Twin Hawk was ported a year later in-house by the same staff from the original arcade release to the Sega Mega Drive in Japan on 23 June 1990, and in Europe on 25 July of the same year. The Mega Drive port stays faithful to the original arcade release but has a number of key differences such as having a smaller color palette that lead to sprites being recolored in different ways, along with other presentation and gameplay changes from the original version. Tataka stated that working with the Mega Drive proved to be difficult due to several restrictions imposed by the hardware.
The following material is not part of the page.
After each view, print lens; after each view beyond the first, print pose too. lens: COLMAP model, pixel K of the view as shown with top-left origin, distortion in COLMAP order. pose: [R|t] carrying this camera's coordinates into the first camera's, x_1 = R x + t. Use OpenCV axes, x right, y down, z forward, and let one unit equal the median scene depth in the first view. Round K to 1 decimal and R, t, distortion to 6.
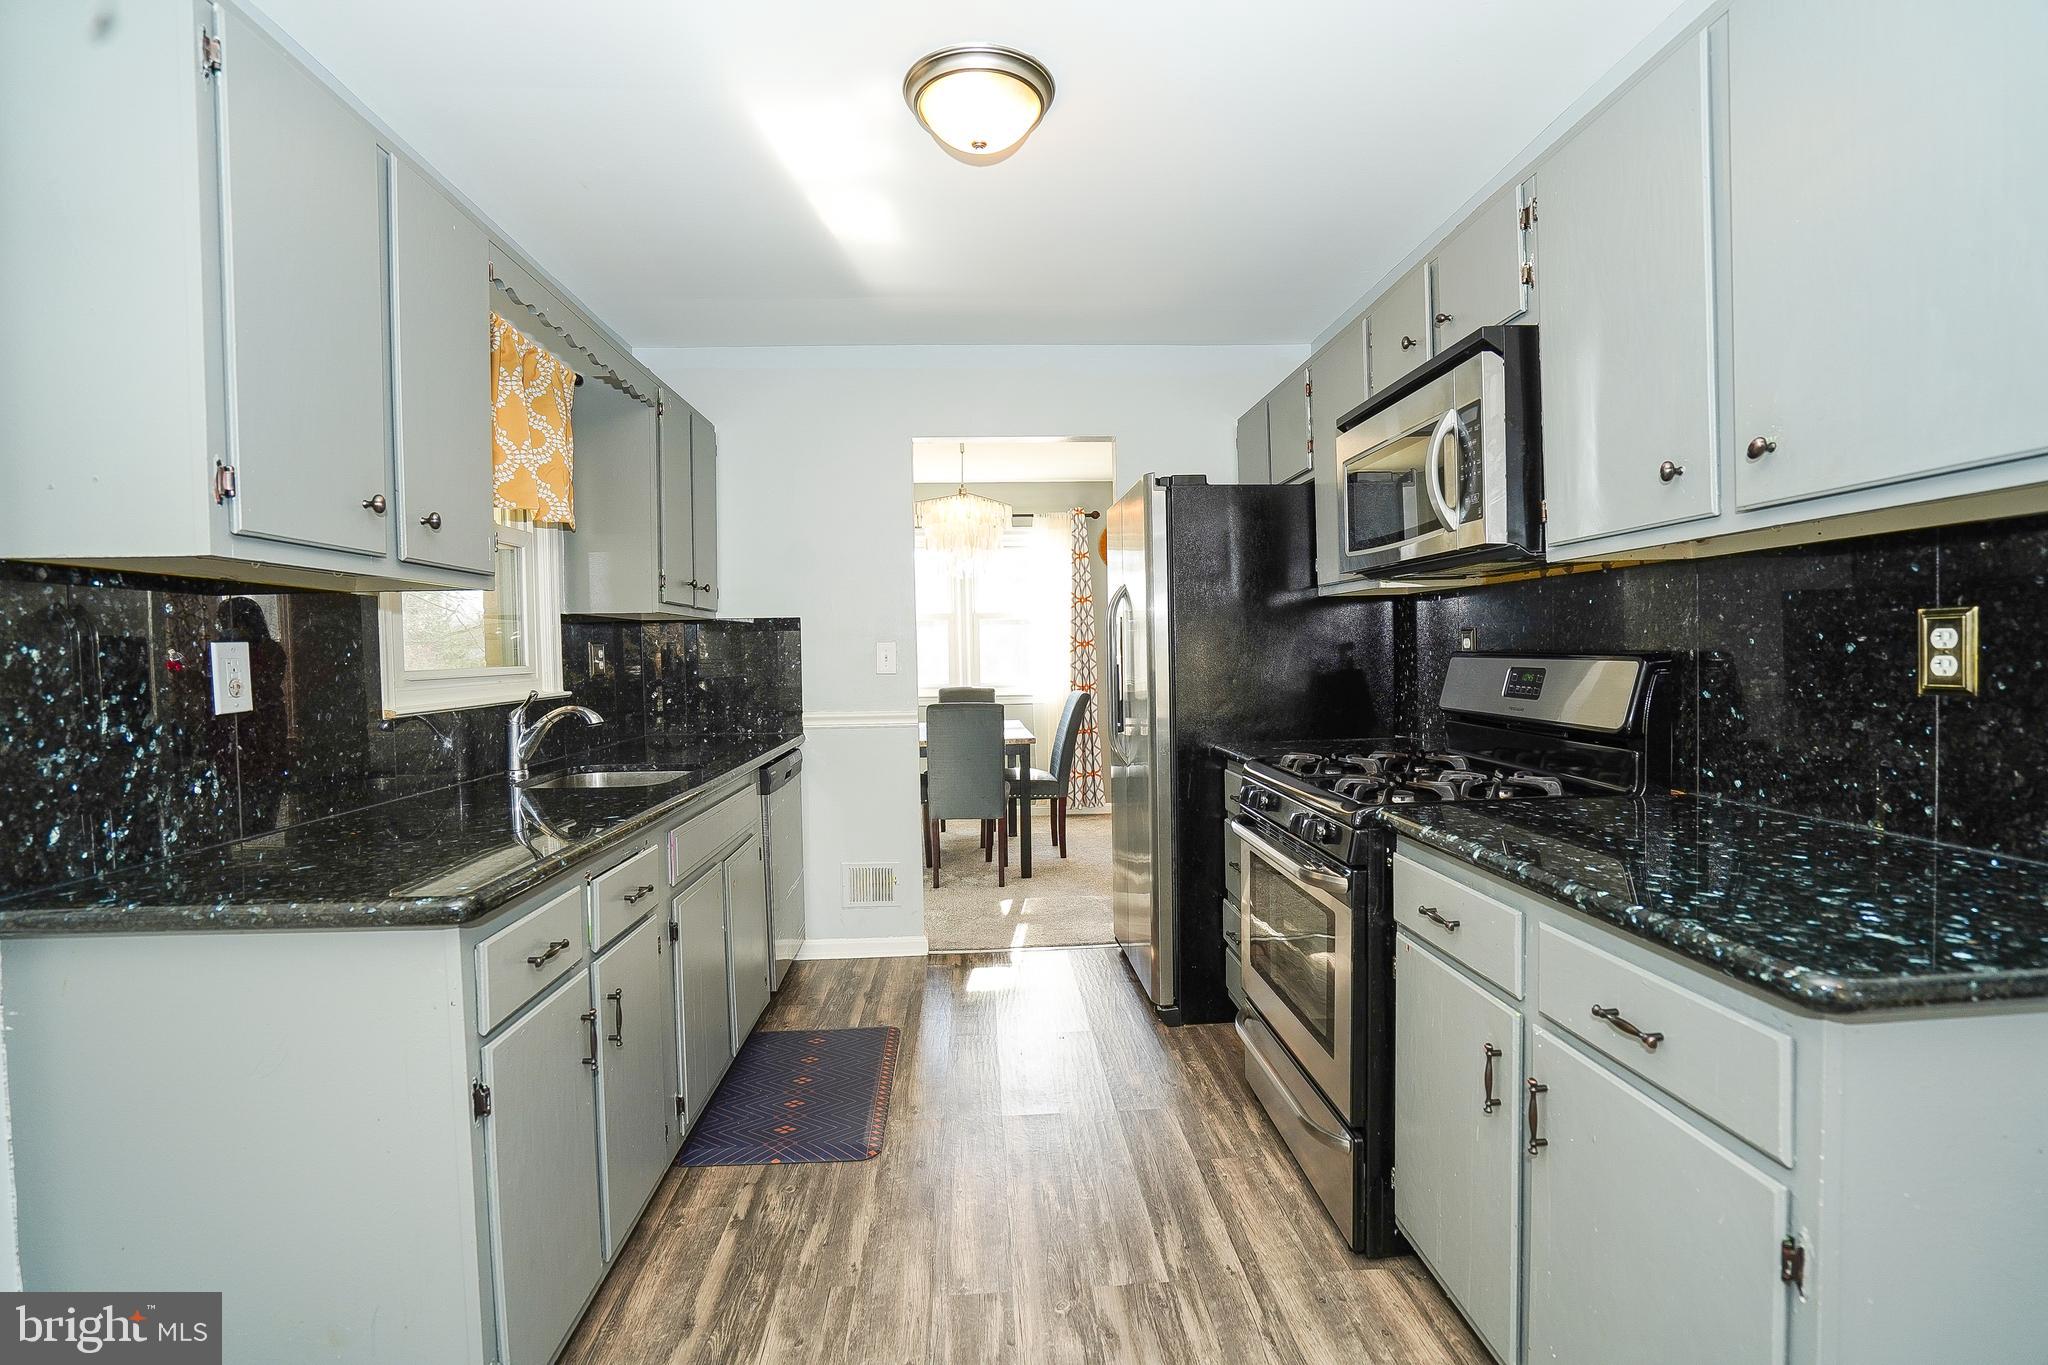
lens RADIAL K [[932.1, 0, 1024.0], [0, 932.1, 682.5], [0, 0, 1]] dist [0.000052, 0.019632]
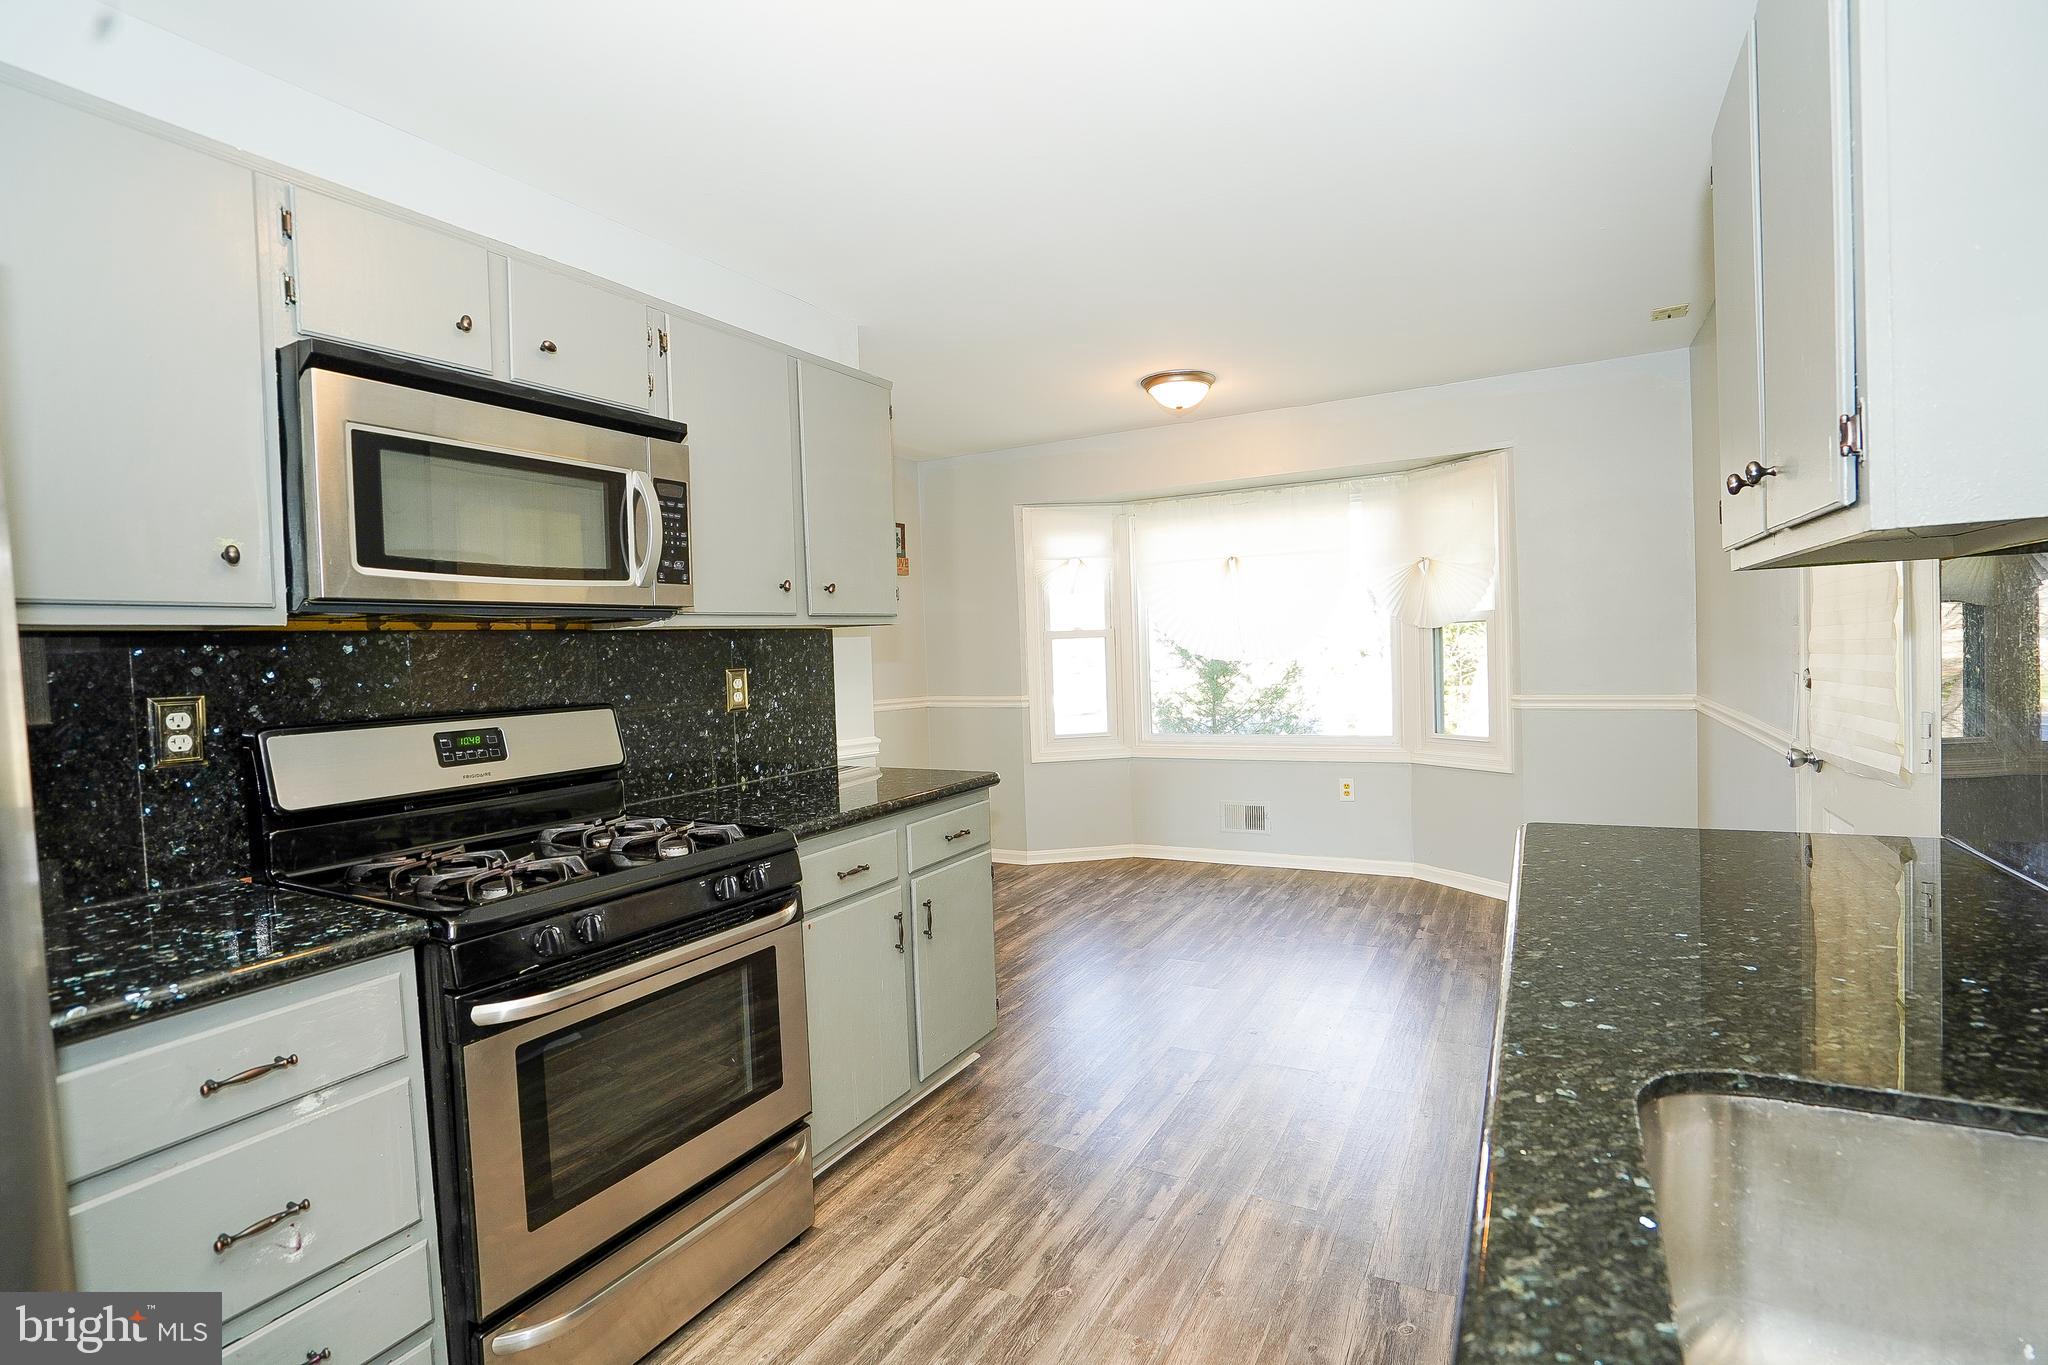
lens RADIAL K [[957.8, 0, 1024.0], [0, 957.8, 682.5], [0, 0, 1]] dist [-0.060028, 0.022357]
pose [[-0.841378, 0.043909, 0.538660, -0.506086], [0.084324, 0.995153, 0.050592, -0.077629], [-0.533828, 0.087989, -0.841003, 1.790607]]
Twin Hawk was later ported by Center Tech and published by NEC Avenue to the PC Engine exclusively in Japan on 14 December of the same year after the Mega Drive version. On 26 July 1991, an enhanced re-issue of the PC Engine version for the PC Engine CD-ROM² titled Daisenpu Custom (Note: 大旋風 カスタム (Daisenpū Custom)) was released, which is similar to the previous PC Engine version with the added benefit of arranged CD-DA soundtrack and additional stages and enemies. There are changes between the card and CD versions however, such as levels now being broken into areas instead of being continuous.

== Reception ==

Reception
Review scores
| Publication | Scores |  |  |  |
| ARC | SMD | PCE | PCE CD-ROM² |
| ACE | —N/a | 715 / 1000 | —N/a | —N/a |
| ASM | —N/a | 6 / 12 | —N/a | —N/a |
| Beep! Mega Drive | —N/a | 30 / 40 | —N/a | —N/a |
| CVG MM | —N/a | 71% | —N/a | —N/a |
| Consoles + | —N/a | —N/a | —N/a | 76% |
| Famitsu | —N/a | 30 / 40 | 23 / 40 | 25 / 40 |
| TGM | —N/a | 60% | —N/a | —N/a |
| Gekkan PC Engine | —N/a | —N/a | 74 / 100 | 74 / 100 |
| Génération 4 | —N/a | —N/a | 79% | —N/a |
| Joystick | —N/a | 71% 53% | 61% 46% | —N/a |
| Marukatsu PC Engine | —N/a | —N/a | 27 / 40 | —N/a |
| MDAG | —N/a | 56% 41% | —N/a | —N/a |
| Mega Drive Fan | —N/a | 16.85 / 30 | —N/a | —N/a |
| MegaTech | —N/a | 71% 60% | —N/a | —N/a |
| Micromanía | —N/a | 7 / 10 | —N/a | —N/a |
| PC Engine Fan | —N/a | —N/a | 20.39 / 30 | 19.43 / 30 |
| Power Play | —N/a | 45% | 45% | —N/a |
| Raze | —N/a | 87% | 79% | —N/a |
| Sega Power | —N/a | 60% 3/5 3/5 | —N/a | —N/a |
| Sega Pro | —N/a | 64 / 100 | —N/a | —N/a |
| Tilt | —N/a | 14 / 20 | 13 / 20 | —N/a |
| Your Sinclair | 70° / 100° | —N/a | —N/a | —N/a |
| Zero | 1/5 | —N/a | —N/a | —N/a |
Awards
| Publication(s) |  |  | Award(s) |  |  |  |  |
| Gamest Mook (1989) |  |  | Annual Hit Game 40th (Arcade) |  |  |

In Japan, Game Machine listed Twin Hawk on their August 1, 1989 issue as being the seventh most-successful table arcade unit of the month, outperforming titles such as Flipull and Golden Axe. On release, Famitsu scored the Mega Drive version of the game a 30 out of 40.

== Legacy ==
In more recent years, the rights to the game and many other IPs from Toaplan are now owned by Tatsujin, a company named after its Japanese title that was founded in 2017 by Masahiro Yuge and is part of Embracer Group since 2022.